WORK ITEM
Transcribe the text of each listing below verbatim, leaving out the pictures.

[Plain-text sources of documents]
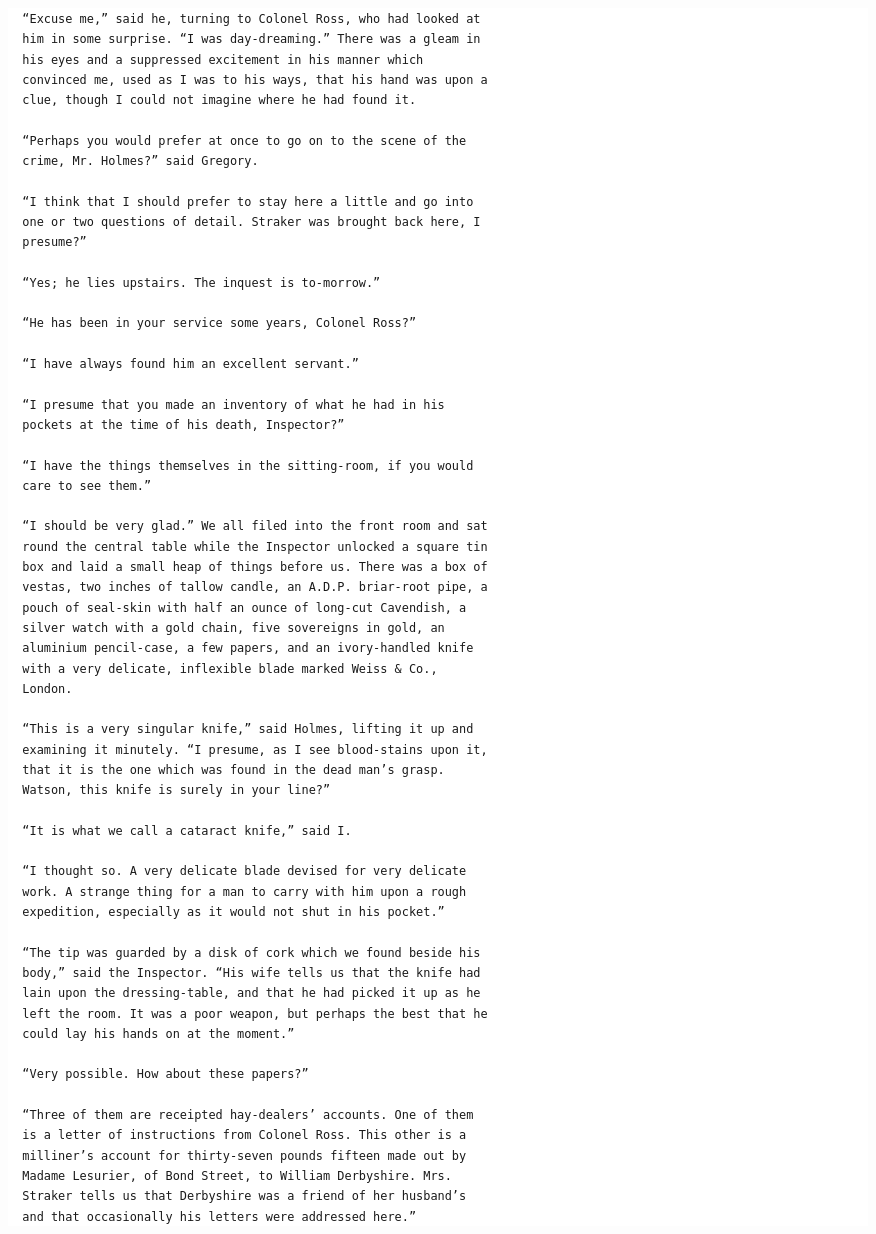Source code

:       “Excuse me,” said he, turning to Colonel Ross, who had looked at
      him in some surprise. “I was day-dreaming.” There was a gleam in
      his eyes and a suppressed excitement in his manner which
      convinced me, used as I was to his ways, that his hand was upon a
      clue, though I could not imagine where he had found it.

      “Perhaps you would prefer at once to go on to the scene of the
      crime, Mr. Holmes?” said Gregory.

      “I think that I should prefer to stay here a little and go into
      one or two questions of detail. Straker was brought back here, I
      presume?”

      “Yes; he lies upstairs. The inquest is to-morrow.”

      “He has been in your service some years, Colonel Ross?”

      “I have always found him an excellent servant.”

      “I presume that you made an inventory of what he had in his
      pockets at the time of his death, Inspector?”

      “I have the things themselves in the sitting-room, if you would
      care to see them.”

      “I should be very glad.” We all filed into the front room and sat
      round the central table while the Inspector unlocked a square tin
      box and laid a small heap of things before us. There was a box of
      vestas, two inches of tallow candle, an A.D.P. briar-root pipe, a
      pouch of seal-skin with half an ounce of long-cut Cavendish, a
      silver watch with a gold chain, five sovereigns in gold, an
      aluminium pencil-case, a few papers, and an ivory-handled knife
      with a very delicate, inflexible blade marked Weiss & Co.,
      London.

      “This is a very singular knife,” said Holmes, lifting it up and
      examining it minutely. “I presume, as I see blood-stains upon it,
      that it is the one which was found in the dead man’s grasp.
      Watson, this knife is surely in your line?”

      “It is what we call a cataract knife,” said I.

      “I thought so. A very delicate blade devised for very delicate
      work. A strange thing for a man to carry with him upon a rough
      expedition, especially as it would not shut in his pocket.”

      “The tip was guarded by a disk of cork which we found beside his
      body,” said the Inspector. “His wife tells us that the knife had
      lain upon the dressing-table, and that he had picked it up as he
      left the room. It was a poor weapon, but perhaps the best that he
      could lay his hands on at the moment.”

      “Very possible. How about these papers?”

      “Three of them are receipted hay-dealers’ accounts. One of them
      is a letter of instructions from Colonel Ross. This other is a
      milliner’s account for thirty-seven pounds fifteen made out by
      Madame Lesurier, of Bond Street, to William Derbyshire. Mrs.
      Straker tells us that Derbyshire was a friend of her husband’s
      and that occasionally his letters were addressed here.”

COMPLETED EXERCISE
Source code

:       “Excuse me,” said he, turning to Colonel Ross, who had looked at
      him in some surprise. “I was day-dreaming.” There was a gleam in
      his eyes and a suppressed excitement in his manner which
      convinced me, used as I was to his ways, that his hand was upon a
      clue, though I could not imagine where he had found it.

      “Perhaps you would prefer at once to go on to the scene of the
      crime, Mr. Holmes?” said Gregory.

      “I think that I should prefer to stay here a little and go into
      one or two questions of detail. Straker was brought back here, I
      presume?”

      “Yes; he lies upstairs. The inquest is to-morrow.”

      “He has been in your service some years, Colonel Ross?”

      “I have always found him an excellent servant.”

      “I presume that you made an inventory of what he had in his
      pockets at the time of his death, Inspector?”

      “I have the things themselves in the sitting-room, if you would
      care to see them.”

      “I should be very glad.” We all filed into the front room and sat
      round the central table while the Inspector unlocked a square tin
      box and laid a small heap of things before us. There was a box of
      vestas, two inches of tallow candle, an A.D.P. briar-root pipe, a
      pouch of seal-skin with half an ounce of long-cut Cavendish, a
      silver watch with a gold chain, five sovereigns in gold, an
      aluminium pencil-case, a few papers, and an ivory-handled knife
      with a very delicate, inflexible blade marked Weiss & Co.,
      London.

      “This is a very singular knife,” said Holmes, lifting it up and
      examining it minutely. “I presume, as I see blood-stains upon it,
      that it is the one which was found in the dead man’s grasp.
      Watson, this knife is surely in your line?”

      “It is what we call a cataract knife,” said I.

      “I thought so. A very delicate blade devised for very delicate
      work. A strange thing for a man to carry with him upon a rough
      expedition, especially as it would not shut in his pocket.”

      “The tip was guarded by a disk of cork which we found beside his
      body,” said the Inspector. “His wife tells us that the knife had
      lain upon the dressing-table, and that he had picked it up as he
      left the room. It was a poor weapon, but perhaps the best that he
      could lay his hands on at the moment.”

      “Very possible. How about these papers?”

      “Three of them are receipted hay-dealers’ accounts. One of them
      is a letter of instructions from Colonel Ross. This other is a
      milliner’s account for thirty-seven pounds fifteen made out by
      Madame Lesurier, of Bond Street, to William Derbyshire. Mrs.
      Straker tells us that Derbyshire was a friend of her husband’s
      and that occasionally his letters were addressed here.”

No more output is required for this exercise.